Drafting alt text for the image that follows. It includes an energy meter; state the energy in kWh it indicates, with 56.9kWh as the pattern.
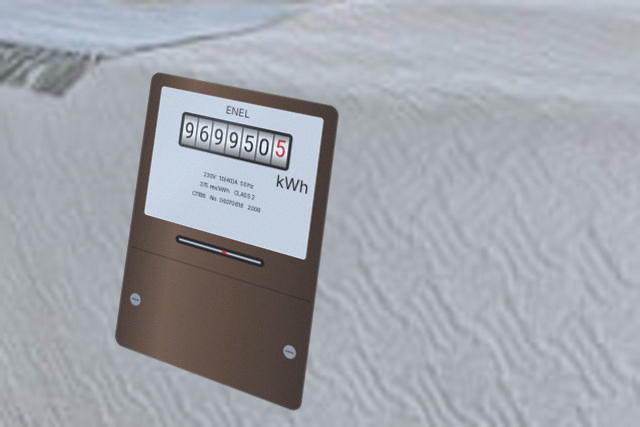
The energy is 969950.5kWh
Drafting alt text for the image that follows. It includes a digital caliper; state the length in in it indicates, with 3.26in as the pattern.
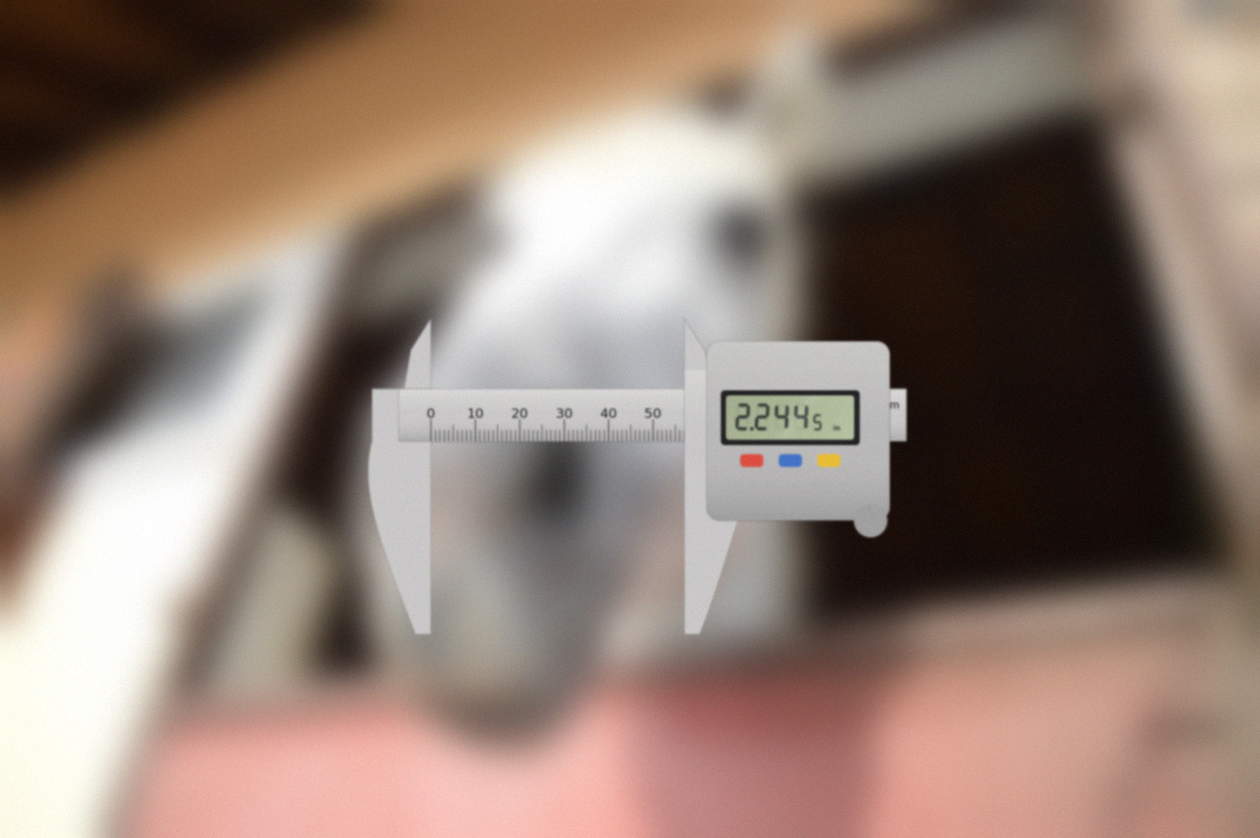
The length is 2.2445in
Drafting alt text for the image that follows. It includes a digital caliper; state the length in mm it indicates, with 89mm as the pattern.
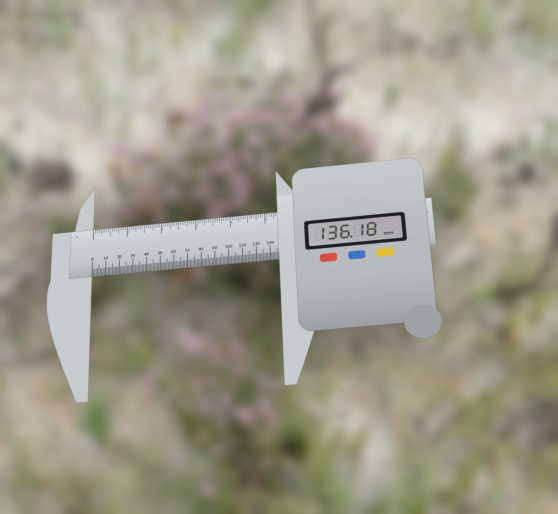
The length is 136.18mm
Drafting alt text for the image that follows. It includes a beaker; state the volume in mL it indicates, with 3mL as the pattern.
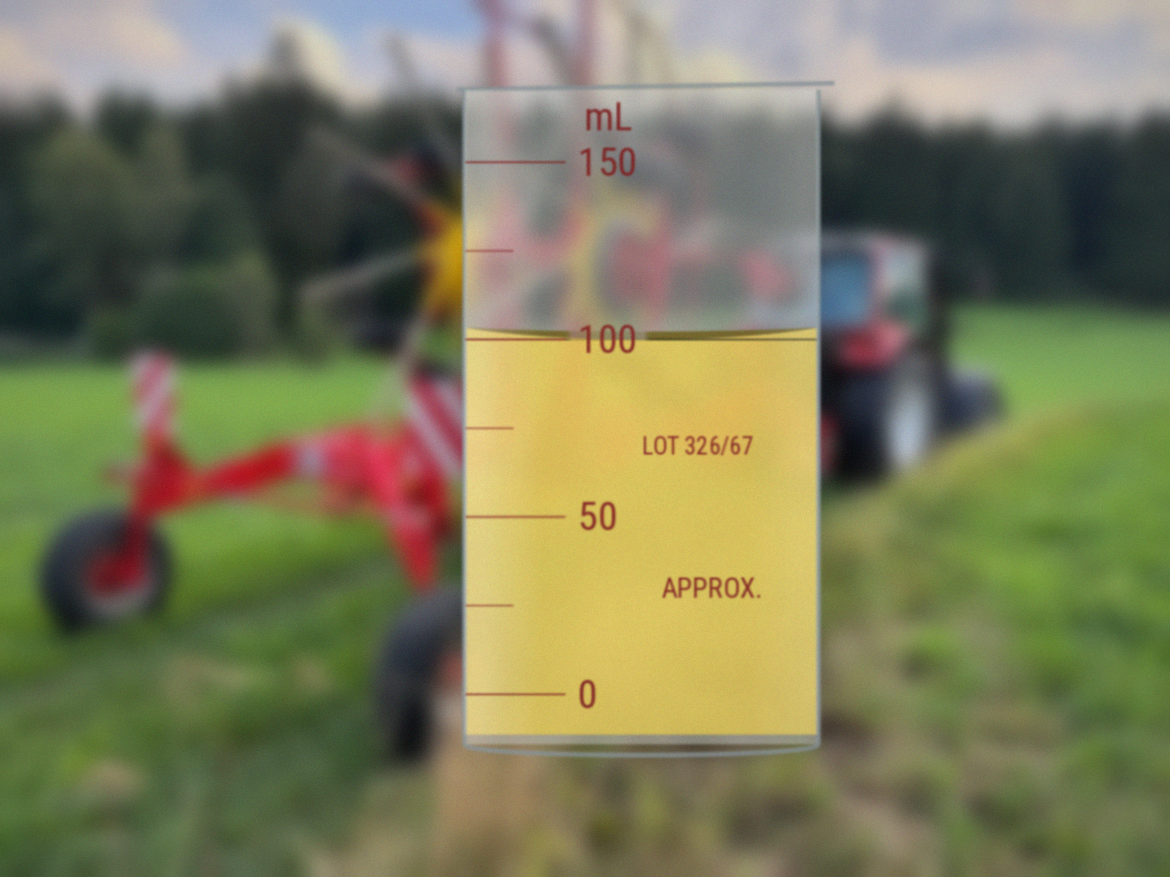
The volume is 100mL
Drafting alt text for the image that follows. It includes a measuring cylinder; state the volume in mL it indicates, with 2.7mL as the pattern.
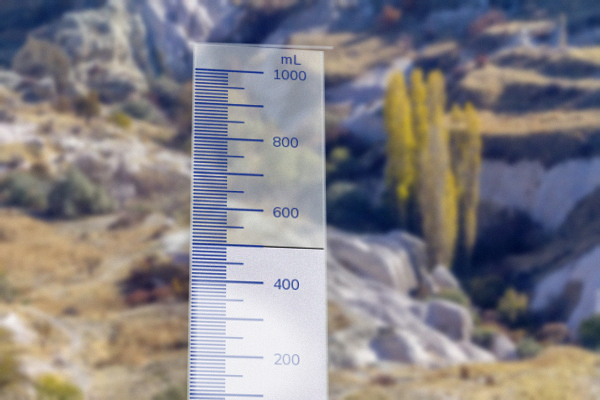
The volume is 500mL
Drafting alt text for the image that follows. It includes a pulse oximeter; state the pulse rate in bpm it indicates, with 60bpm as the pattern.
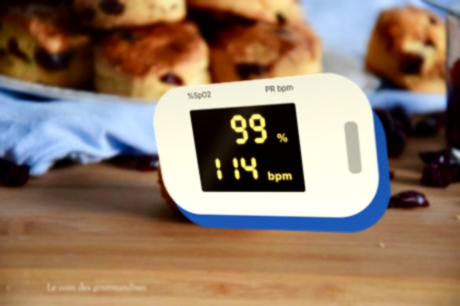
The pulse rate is 114bpm
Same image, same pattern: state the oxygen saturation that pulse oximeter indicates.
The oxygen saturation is 99%
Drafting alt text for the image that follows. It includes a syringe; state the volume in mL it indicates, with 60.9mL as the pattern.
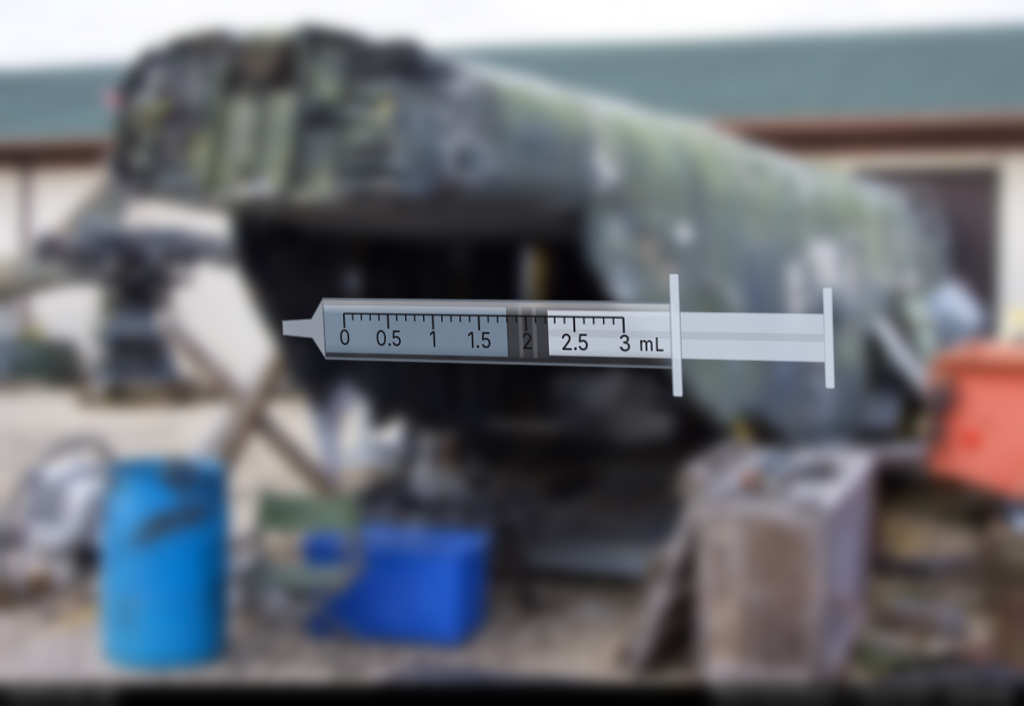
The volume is 1.8mL
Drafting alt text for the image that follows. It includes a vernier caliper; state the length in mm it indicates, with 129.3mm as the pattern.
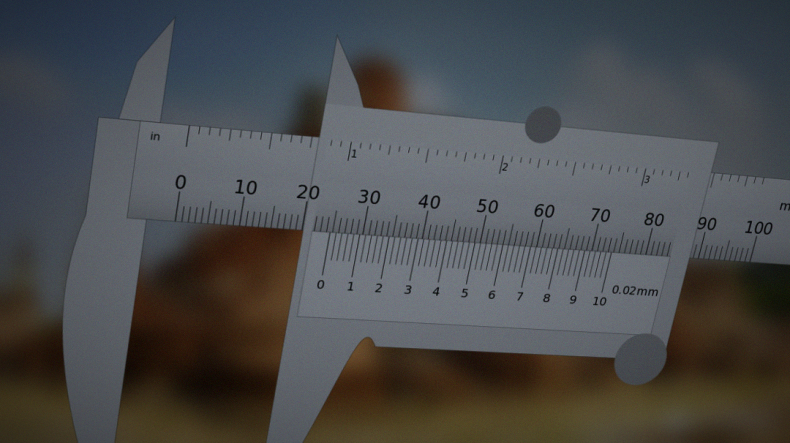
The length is 24.6mm
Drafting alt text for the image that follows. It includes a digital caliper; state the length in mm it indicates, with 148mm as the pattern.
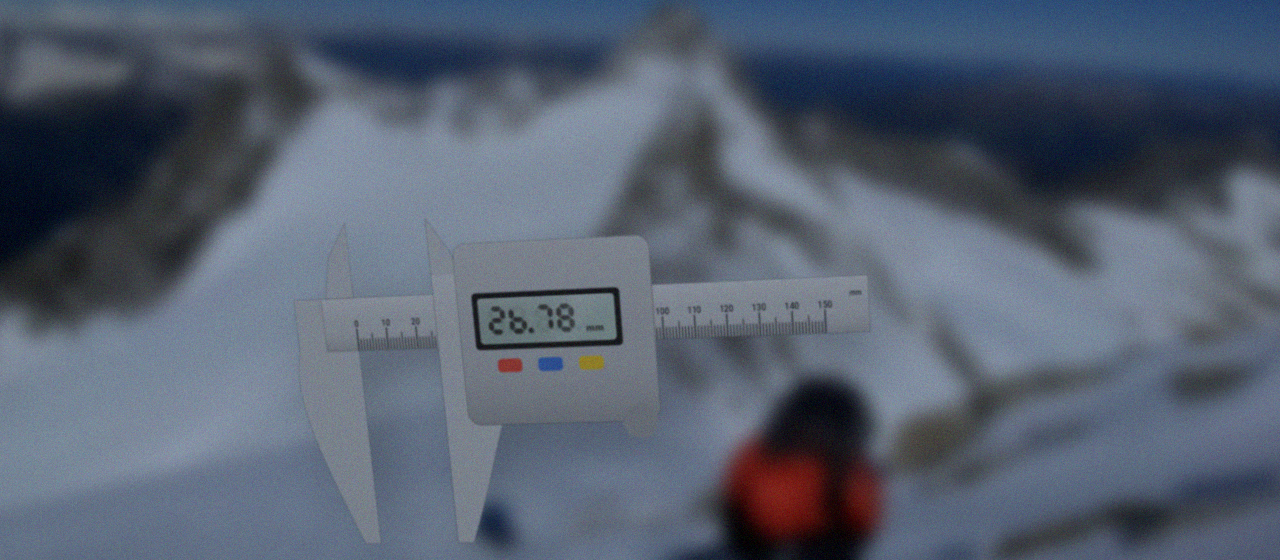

_ _ _ _ _ _ _

* PROBLEM DETAILS
Rewrite the material from its beginning up to and including the line containing "The energy is 969950.5kWh", replacing "pattern" with "template" and leaving everything else unchanged. Omit the pictures from the result.

* RESPONSE
Drafting alt text for the image that follows. It includes an energy meter; state the energy in kWh it indicates, with 56.9kWh as the template.
The energy is 969950.5kWh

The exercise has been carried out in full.